Thanks John, I'd pretty much came to the same conclusion. That means I need to disable interrupts to safely do a fetch_and_add. Since I'm in a function I'm wondering if I can used the delayed return, i.e.:
asm static int atomic_fetch_and_add(atomic_t *a, int i)
{
.optimize_iasm off;
MOVE.W Y0, X0; // Save 'i', 1 cycle
RTSD; // Delayed return, 5 cycles
MOVE.W X:(R2), Y0; // Store value to return, 1 cycle
ADD.W X:(R2), X0; // Add atomic value to 'i', 2 cycles
MOVE.W X0, X:(R2); // Store back in atomic value, 1 cycle
}
Since interrupts are disabled for three delayed instructions after the RTSD nothing can interrupt and they will execute as an atomic block.
I'm using assembly because if I'm providing an atomic library I want to be sure that the operation is definitely atomic and it's in a function so that I can turn optimization off for that block without impacting the calling code (and I'm assuming it'll effectively work as a compiler barrier to prevent the compiler re-ordering the code on either side of the call).

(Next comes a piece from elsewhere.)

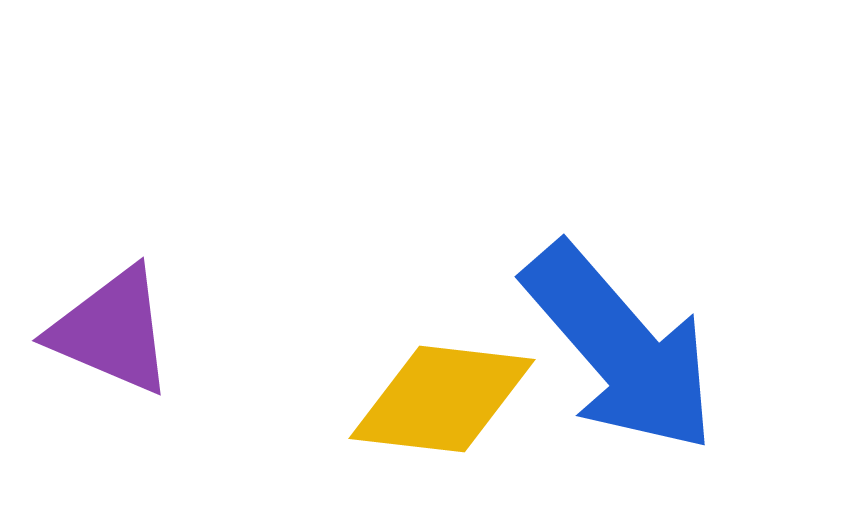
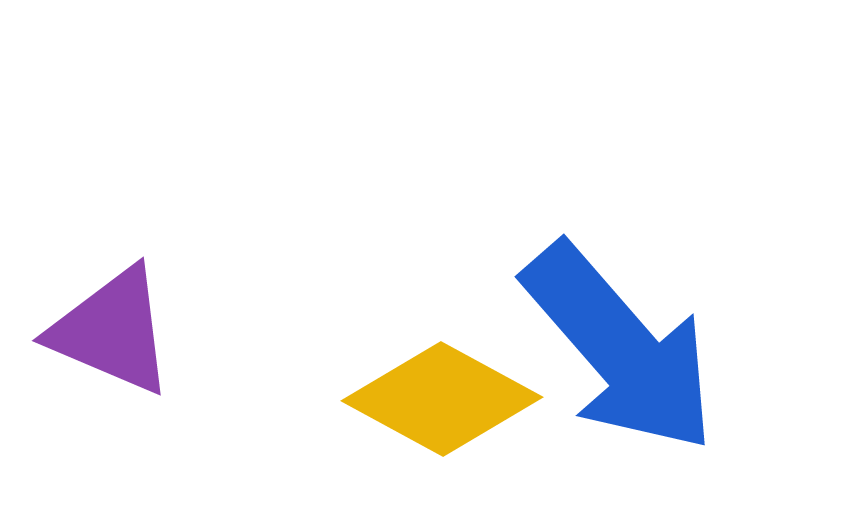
yellow diamond: rotated 22 degrees clockwise
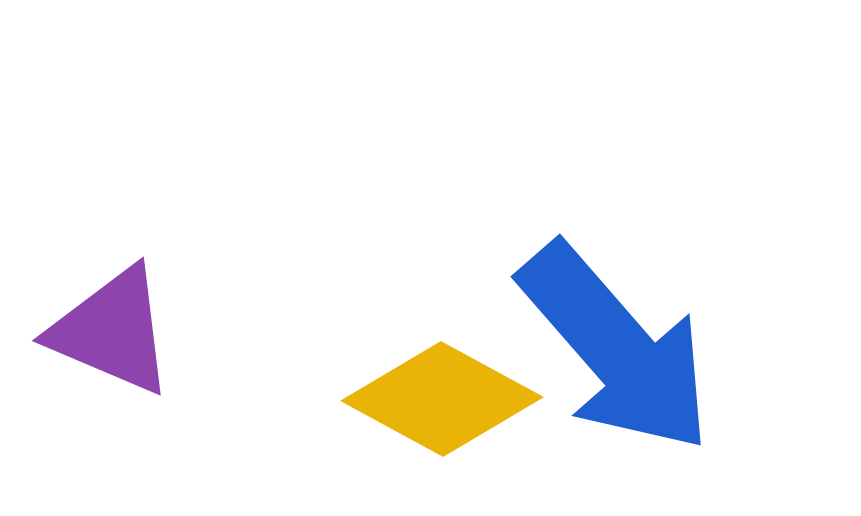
blue arrow: moved 4 px left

Are my assumptions correct, is that always going to work atomically and is there any better way to do it?
It certainly appears to work and given the debugger can't step through the delayed instructions I assume that nothing else can interrupt them either.
I think disabling interrupts for 4 cycles is acceptable, if it ever isn't then I'll have to look at implementing a more complex system with separate storage per interrupt level or something like that.